The room goes quiet. Again.
"I found him, though." A beat. Simple and flat and completely without performance. "The man he sent."
"It wasn't for Fisk." His jaw shifts. "It wasn't an order. It wasn't part of anything." His eyes stay on hers, steady and open in that particular way she's never known what to do with. "It was just me."
She doesn't say anything. She doesn't trust what would come out.
"He's not out there anymore," Dex says. And then, quieter, "That one was for you."
The silence that follows has a different quality than the ones before it. Heavier. More specific.

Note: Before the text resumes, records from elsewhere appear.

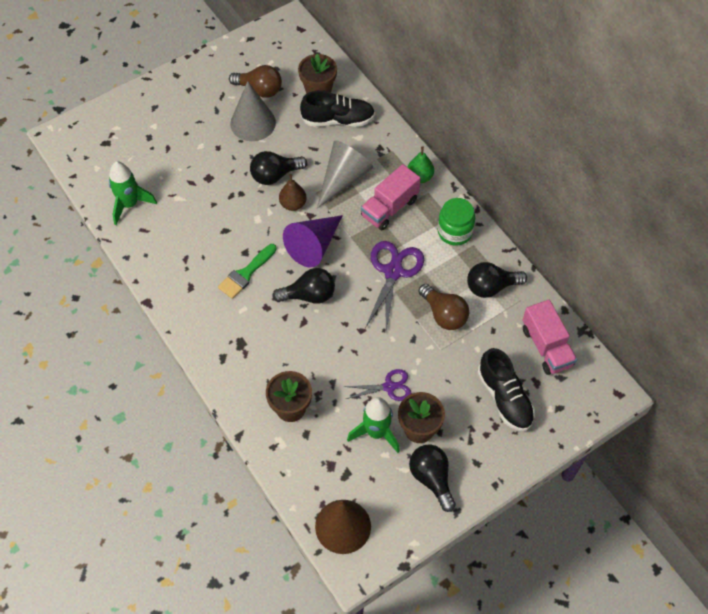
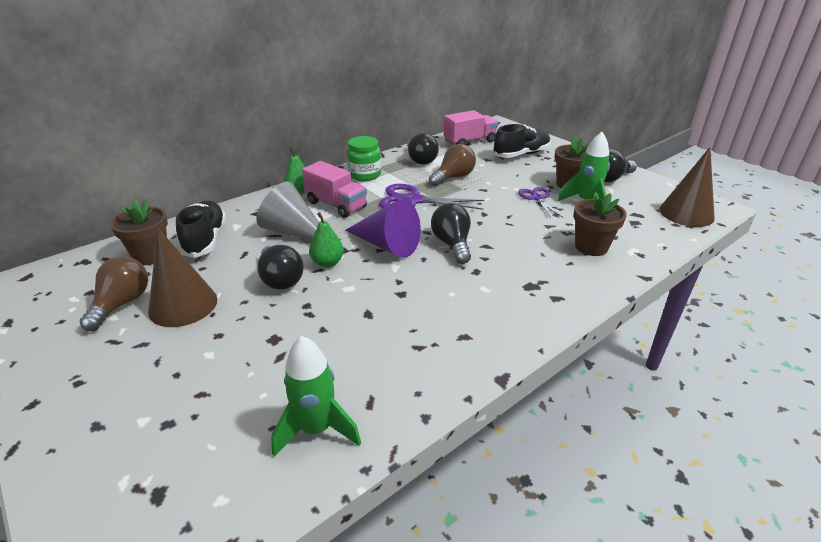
camera: 95 degrees left, 25 degrees down
(246, 274) = (433, 290): green brush -> none
(253, 123) = (183, 305): grey cone -> brown cone
(293, 204) = (327, 263): brown pear -> green pear

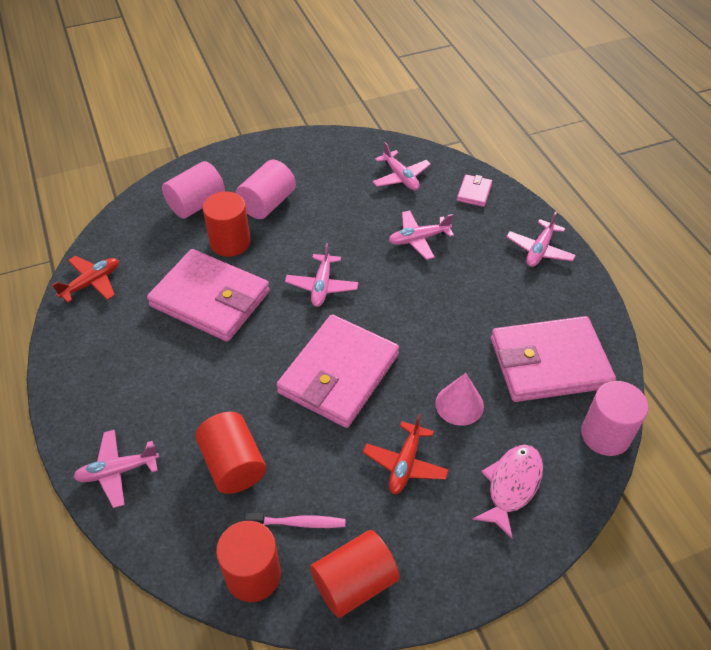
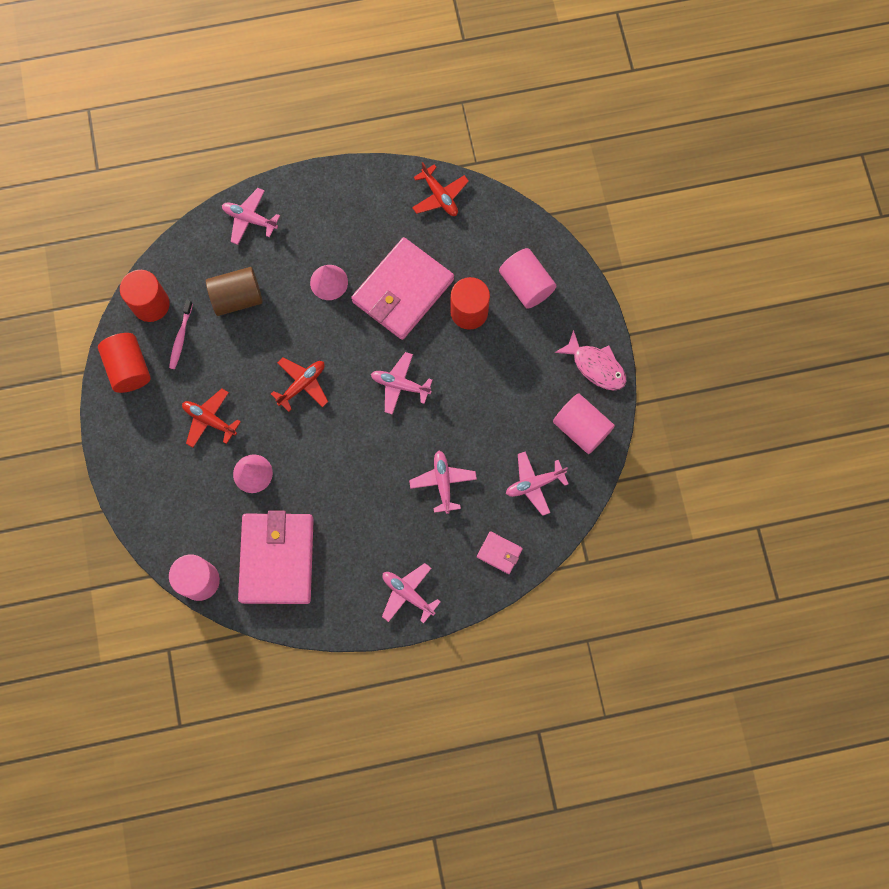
camera: 100 degrees right, 25 degrees up
(117, 471) = (250, 219): pink plane -> pink plane turned 60 degrees counterclockwise
(204, 369) = (329, 282): none -> pink cone
(233, 464) = (237, 298): red cylinder -> brown cylinder
(267, 203) = (516, 349): pink cylinder -> pink cylinder (581, 428)
(338, 374) = (302, 385): pink wallet -> red plane
(511, 486) = (174, 493): pink fish -> pink fish (595, 366)

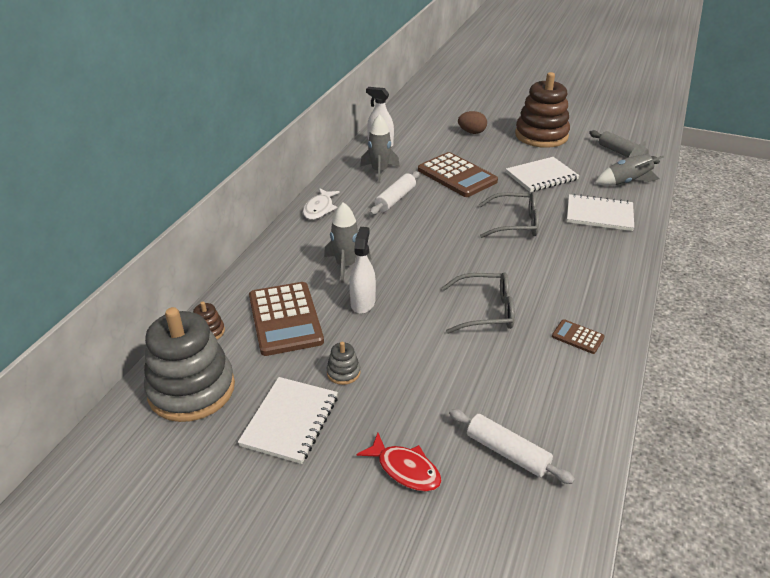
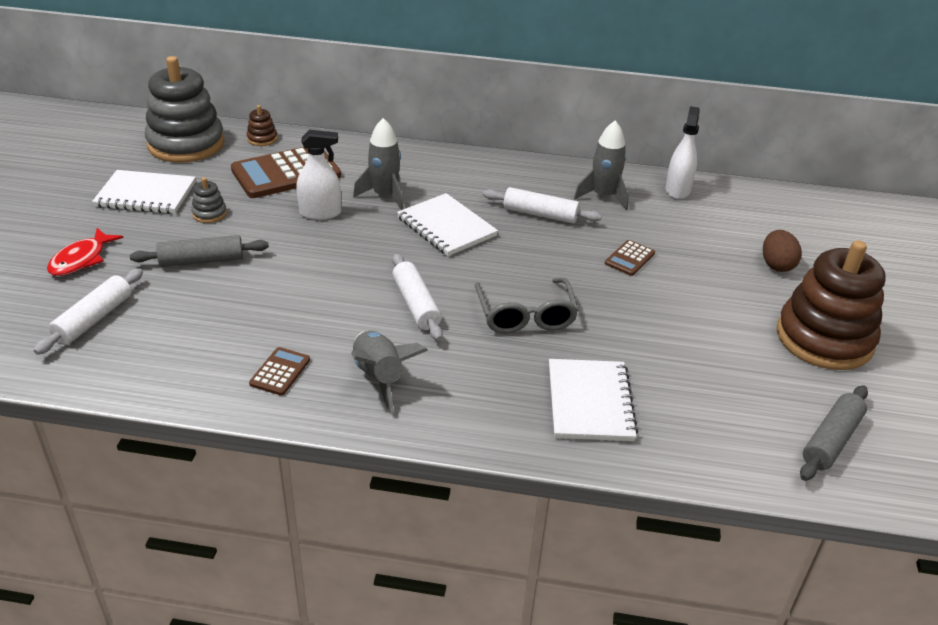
camera: 75 degrees right, 0 degrees up
(319, 209) = (492, 166): white fish -> none
(423, 378) = (202, 260): none -> grey rolling pin
(457, 176) = (629, 258): brown calculator -> brown calculator, size x0.47
(486, 311) = (320, 297): grey glasses -> none
(499, 266) = (416, 304): none -> white rolling pin
(541, 176) = (678, 340): white notebook -> white notebook (446, 227)
(626, 182) = (718, 441): grey rocket -> grey rocket (379, 378)

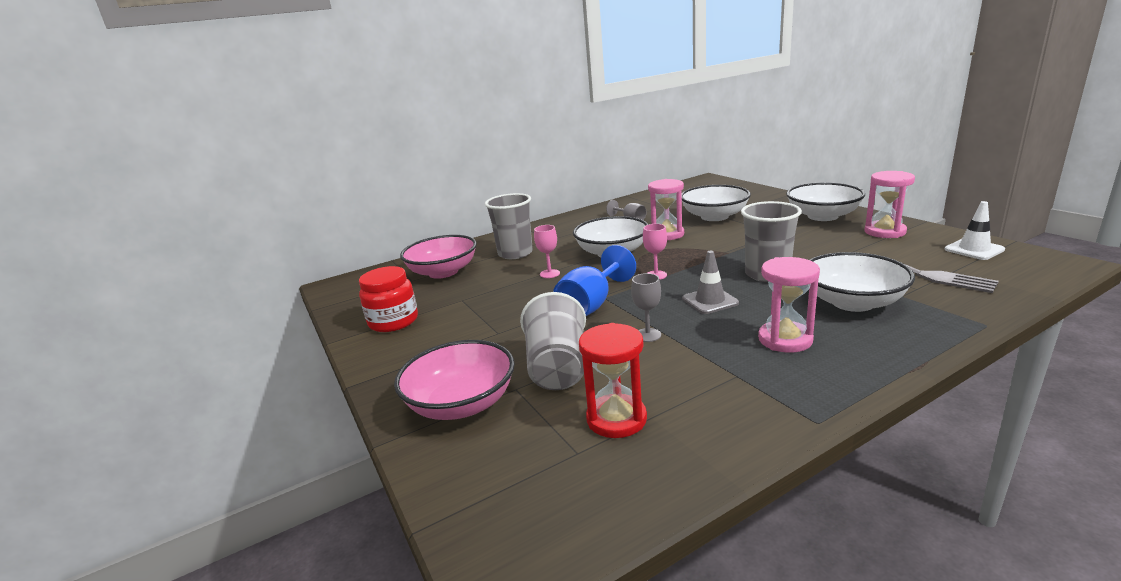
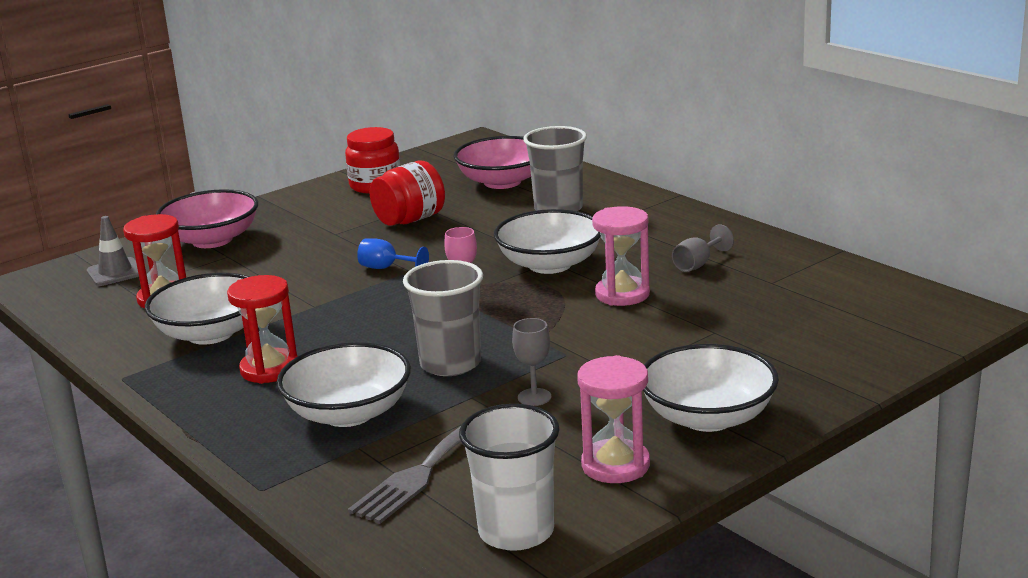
camera: 80 degrees right, 0 degrees up
(493, 302) = (410, 220): none -> red jar
(549, 274) = (484, 237): pink goblet -> none
(557, 367) = (256, 268): grey cup -> none
(591, 305) = (386, 268): blue goblet -> blue goblet, size x0.56
(648, 335) = (305, 301): grey goblet -> grey goblet (534, 397)
(710, 301) = (378, 329): grey traffic cone -> grey traffic cone (115, 272)
(714, 216) = (710, 326): white bowl -> white bowl (210, 333)
(785, 339) = (269, 369): pink hourglass -> red hourglass
(974, 249) = (516, 531): white traffic cone -> white cup

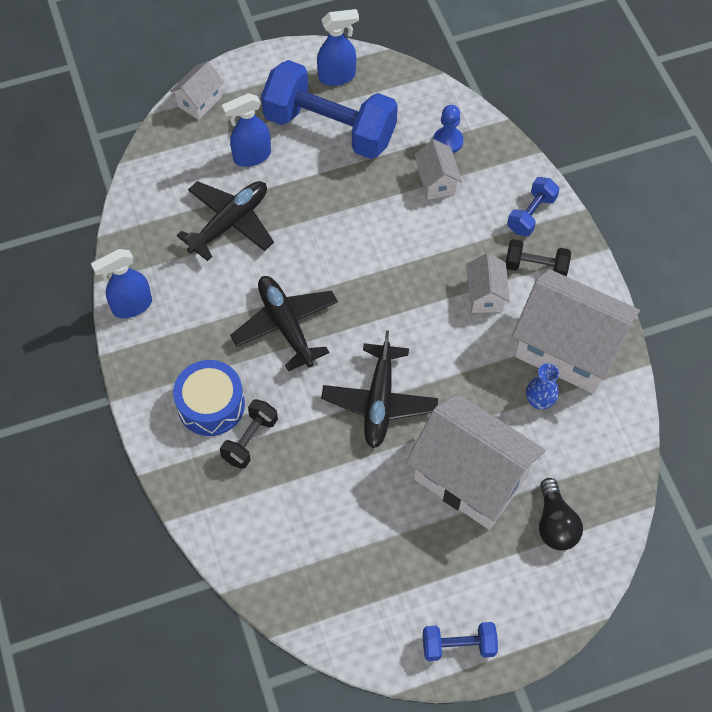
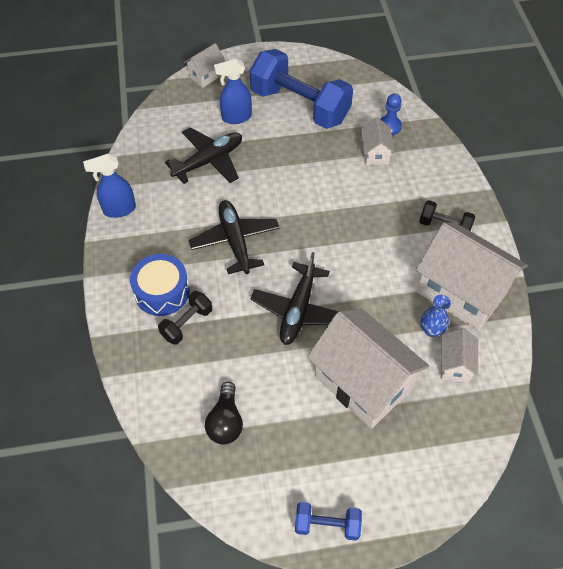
camera: 10 degrees right, 5 degrees down
(337, 76) = (313, 72): blue spray bottle -> none
(485, 295) = (400, 241): white house -> white house (455, 364)
(531, 214) = (447, 187): blue dumbbell -> none
(555, 524) = (429, 433): black light bulb -> black light bulb (225, 421)

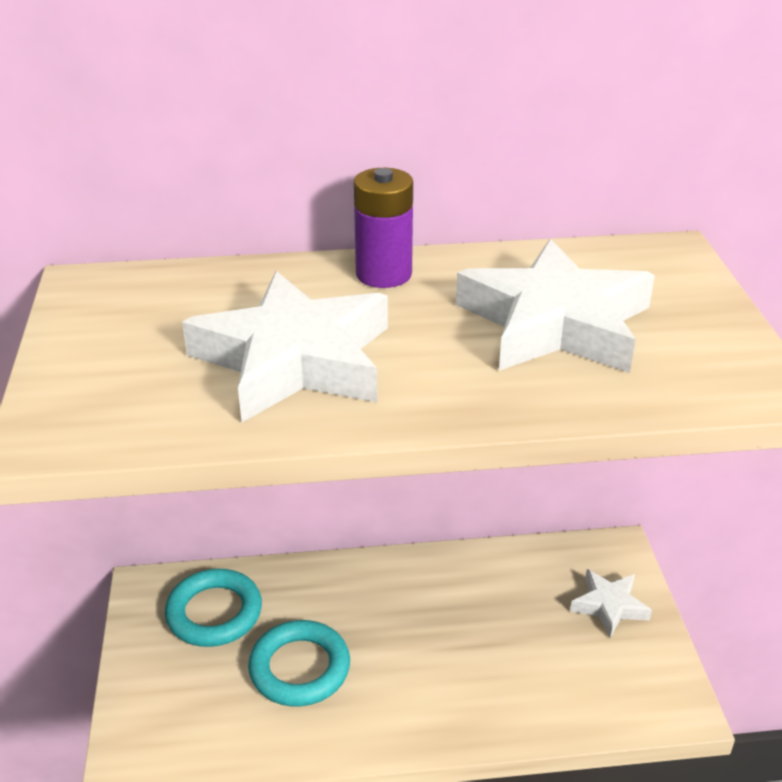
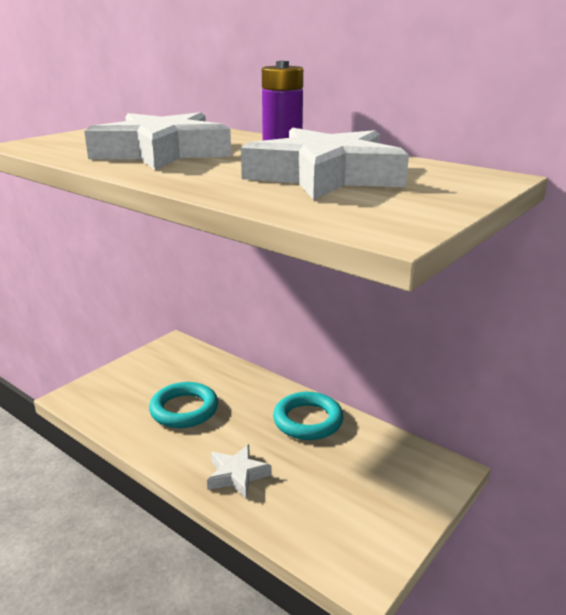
camera: 45 degrees right, 10 degrees down
(214, 613) = (185, 367): turquoise ring -> turquoise ring (308, 420)
(609, 606) = (396, 492): white star -> white star (237, 475)

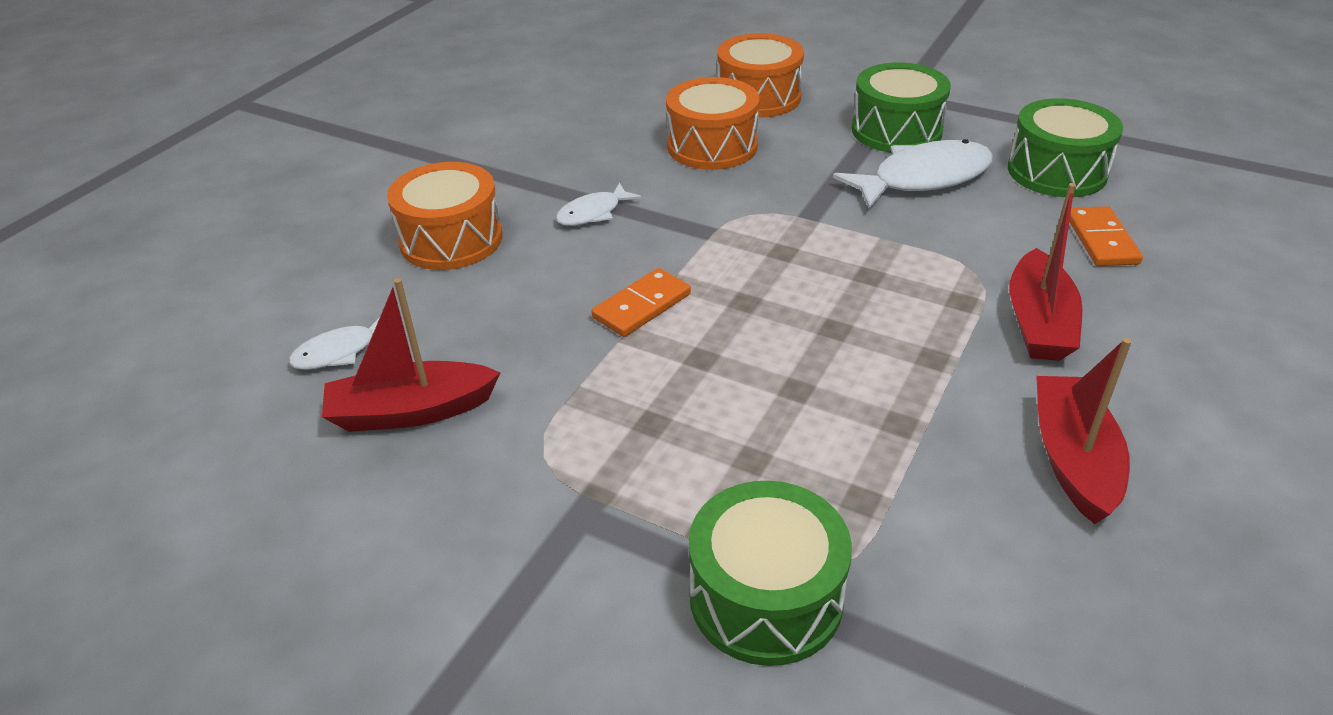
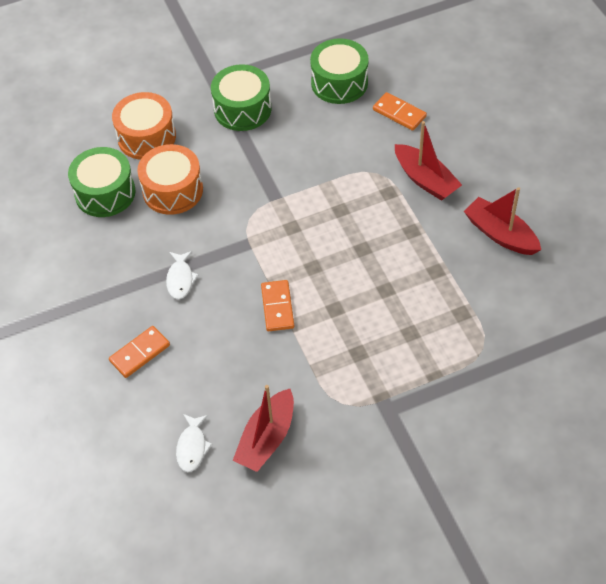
camera: 50 degrees left, 15 degrees up
(451, 239) = (139, 353): orange drum -> orange domino
(766, 597) = (479, 376): green drum -> green drum (105, 193)
(923, 178) = (292, 133): white fish -> none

It doesn't fix anything. She knows that. It doesn't return what was taken or change what happened or make him something other than what he is. But it sits in her chest and she has to breathe through it carefully, has to actively resist what it's doing to this strong image she's trying to put up in front of him.
"Go," she says finally. Her voice is steady. She's proud of that.
He doesn't linger long enough to see her wipe the tear from her eye. He grabs his suit and leaves.
She stands in the empty room for a long time after. The cuffs are still on the floor where she left it. The imprint of the key still in her palm.
Outside the city continues, indifferent and oblivious, and she stands in the quiet of the room and breathes. Takes in the last scent of him in the room. The last time she lets herself miss him.
And she waits for herself to be ready.
Ready to walk back out. Ready to continue her life again.